■ **PROVIDED PASSAGE**
◇ ◇ ◇

The sale of recreational marijuana has been legal in California for just shy of a year now, and the dreams of what many imagined would become a wildly successful venture for growers, sellers, and everyone involved have seemingly gone up in smoke.
The Los Angeles Times reports that retailers and growers are feeling the burn from a complex system of regulations, high taxes, and the large number of cities within the state that have decided to outright ban cannabis shops. Add to that the residents of many cities who consider marijuana businesses to be nuisances, those who voice their concerns in city council meetings and courtrooms—as well as the unregulated black market that refuses to go away—and you have a problematic concentration of weeds that stunt the growth of any entrepreneurial seed that may be planted.
Dale Gieringer, director of the pro-legalization group California NORML, told the Times: “The cannabis industry is being choked by California’s penchant for over-regulation. It’s impossible to solve all of the problems without a drastic rewrite of the law, which is not in the cards for the foreseeable future.”

◇ ◇ ◇

■ **LISTED ENTRIES**
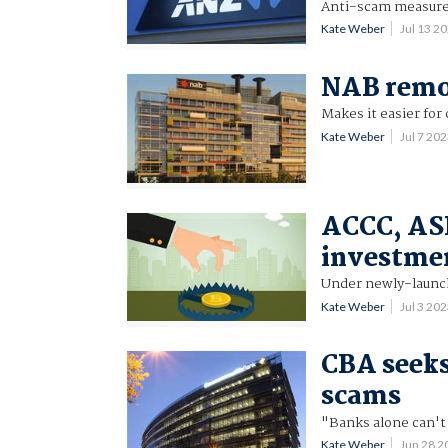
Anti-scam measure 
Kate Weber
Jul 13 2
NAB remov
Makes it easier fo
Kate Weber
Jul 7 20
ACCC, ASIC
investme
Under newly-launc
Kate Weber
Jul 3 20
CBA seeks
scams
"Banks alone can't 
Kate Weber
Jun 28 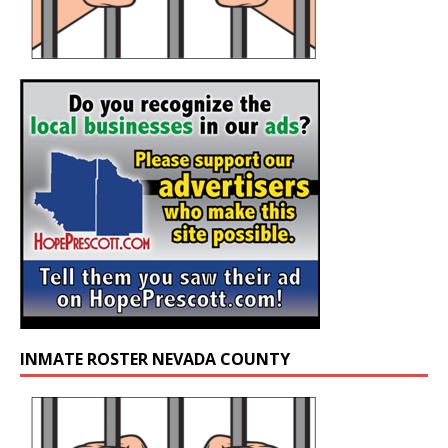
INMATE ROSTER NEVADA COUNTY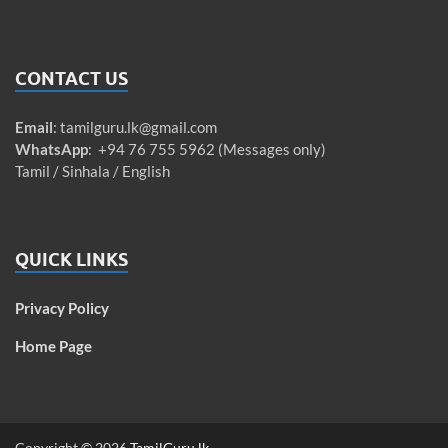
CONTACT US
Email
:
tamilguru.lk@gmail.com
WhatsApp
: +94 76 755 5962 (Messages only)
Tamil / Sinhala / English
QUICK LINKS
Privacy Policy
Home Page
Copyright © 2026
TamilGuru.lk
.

◇ ◇ ◇

■ **EXERCISE BRIEF**
In the passage on California's recreational marijuana market, what organization does Dale Gieringer direct?

■ **ANSWER**
California NORML, a pro-legalization group.